Back in the land of the living (briefly) we now climb aboard a mini bus for a trip out of town to the Roman Catacombs. You will be sensing a common theme here as the Catacombs were underground burial chambers dating from the second to the fifth century. Pagans, Jews and early Christians were buried in these underground chambers which were cut out of the soft rock. I have nothing against a cemetery, in fact it's quite fascinating to read the inscriptions on headstones in old graveyards, but I do draw the line at the thought of nailing Great Aunt Whoever onto a wall in the shape of a flower!

The Catacombs of San Sebastiano are one of five open to the public and deemed to be the pick of the bunch. The underground tunnels in this catacomb are twelve kilometres long and nothing would take me down there without a guide! The atmosphere is pleasantly damp and these days all the bones have been removed from the burial niches (too many people souveniring them in the past) so no macabre element to be found here.

This catacomb was four storeys deep so we descend further into the earth stopping now and again to read inscriptions above the niches and eventually come to a larger open area where relics of Saints Peter and Paul were believed to be interred. It became a place of pilgrimage for early Christians and centuries-old graffiti on the walls testifies to that.

Above this catacomb is the beautiful Basilica of Saint Sebastian Beyond the Walls. The original church, built in the 4thcentury, was the Basilica of the Apostles, named for the temporary burial place of Saints Peter and Paul prior to their remains being removed to the two basilicas bearing their names in the City of Rome (St Peter's now within Vatican City).

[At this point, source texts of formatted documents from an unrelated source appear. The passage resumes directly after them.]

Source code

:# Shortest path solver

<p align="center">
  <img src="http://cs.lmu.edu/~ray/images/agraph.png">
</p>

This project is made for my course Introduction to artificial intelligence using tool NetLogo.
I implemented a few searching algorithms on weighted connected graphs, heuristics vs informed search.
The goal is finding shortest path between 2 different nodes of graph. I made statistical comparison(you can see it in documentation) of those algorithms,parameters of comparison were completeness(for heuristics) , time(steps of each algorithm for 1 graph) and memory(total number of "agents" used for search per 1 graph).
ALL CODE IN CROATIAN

Basilica of Saint Sebastian

Ceiling at the Basilica of Saint Sebastian

Saint Sebastian was a 3rd century martyr whose remains were moved to this place around the year 350 AD but removed in 826 AD when it was feared that the church may be attacked by Muslim Arabs. A wise move because the church was, in fact, destroyed. It was rebuilt in 858–867 and the church we see today is mainly from the 17th century.

In a niche to the right side of the nave is the beautiful 'Bust of the Saviour', Bernini's last masterpiece, executed when he was a very old man. But wait a minute, this is an imposter we hear from our guide, the real sculpture has been borrowed by the Fiumicino Airport and this one is a 3D replica! Well, what next?

A bonus tour has been added to our day for reasons that go unexplained, but no one is complaining about that. Our mini bus whisks us through the countryside to see one of the ancient aqueducts built by the Romans to bring water to the city of Rome. 


The Claudio Aqueduct

The Claudio Aqueduct in the Appia Antica Regional Park is regarded as one of the four great aqueducts of Rome. The construction of this aqueduct was begun in 38 AD and completed in 52 AD. It furnished a great deal of Rome's water requirements including supply to baths and fountains. There is a substantial amount of this nearly two-thousand-year-old structure still standing and we can view a cross-section of the water course where the arches have fallen away.


Water course at top of aqueduct

It's been a big day and a fitting finale to our Roman Adventure. Tomorrow it's arrivederci Roma and bonjour Paris.